BACKGROUND: Medical procedures often evoke pain and anxiety in pediatric patients. Virtual reality (VR) is a relatively new intervention that can be used to provide distraction during, or to prepare patients for, medical procedures. This meta-analysis is the first to collate evidence on the effectiveness of VR on reducing pain and anxiety in pediatric patients undergoing medical procedures.
METHODS: On April 25, 2018, we searched EMBASE, MEDLINE, CENTRAL, PubMed, Web of Science, and PsycINFO with the keywords "VR," "children," and "adolescents." Studies that applied VR in a somatic setting with participants =21 years of age were included. VR was defined as a fully immersive 3-dimensional environment displayed in surround stereoscopic vision on a head-mounted display (HMD). We evaluated pain and anxiety outcomes during medical procedures in VR and standard care conditions.
RESULTS: We identified 2889 citations, of which 17 met our inclusion criteria. VR was applied as distraction (n = 16) during venous access, dental, burn, or oncological care or as exposure (n = 1) before elective surgery under general anesthesia. The effect of VR was mostly studied in patients receiving burn care (n = 6). The overall weighted standardized mean difference (SMD) for VR was 1.30 (95% CI, 0.68-1.91) on patient-reported pain (based on 14 studies) and 1.32 (95% CI, 0.21-2.44) on patient-reported anxiety (based on 7 studies). The effect of VR on pediatric pain was also significant when observed by caregivers (SMD = 2.08; 95% CI, 0.55-3.61) or professionals (SMD = 3.02; 95% CI, 0.79-2.25). For anxiety, limited observer data were available.
CONCLUSIONS: VR research in pediatrics has mainly focused on distraction. Large effect sizes indicate that VR is an effective distraction intervention to reduce pain and anxiety in pediatric patients undergoing a wide variety of medical procedures. However, further research on the effect of VR exposure as a preparation tool for medical procedures is needed because of the paucity of research into this field.
Whatever observation done for VR, the effect on pain and anxiety measurement may not be very accurate in children.
It is an interesting idea, not I'm sure how pertinent it is for long term use in pediatric pain relief.
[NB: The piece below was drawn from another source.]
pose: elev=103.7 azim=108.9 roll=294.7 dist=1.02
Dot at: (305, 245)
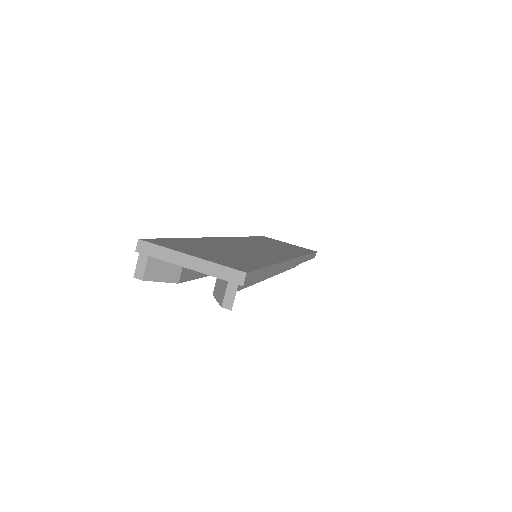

This is a very interesting article that contributes to a deeper analysis of the problem of pain and anxiety in pediatric patients. It is a message for clinical practice in pediatrics as well as for further research in this field.
This is an excellent meta analysis of the limited literature regarding the significant efects of VR for pain/anxiety reduction in pediatric care. As indicated by the authors, more research is needed in this area due to limited available research. Cost implications of implementing such programs must also be examined.
It's worthwhile to note usefulness of VR in anticipated pain/anxiety invoking situations such as dressing changes in burns clinic. It may be of use in routine phlebotomy/IV cannulation, esp in toddlers.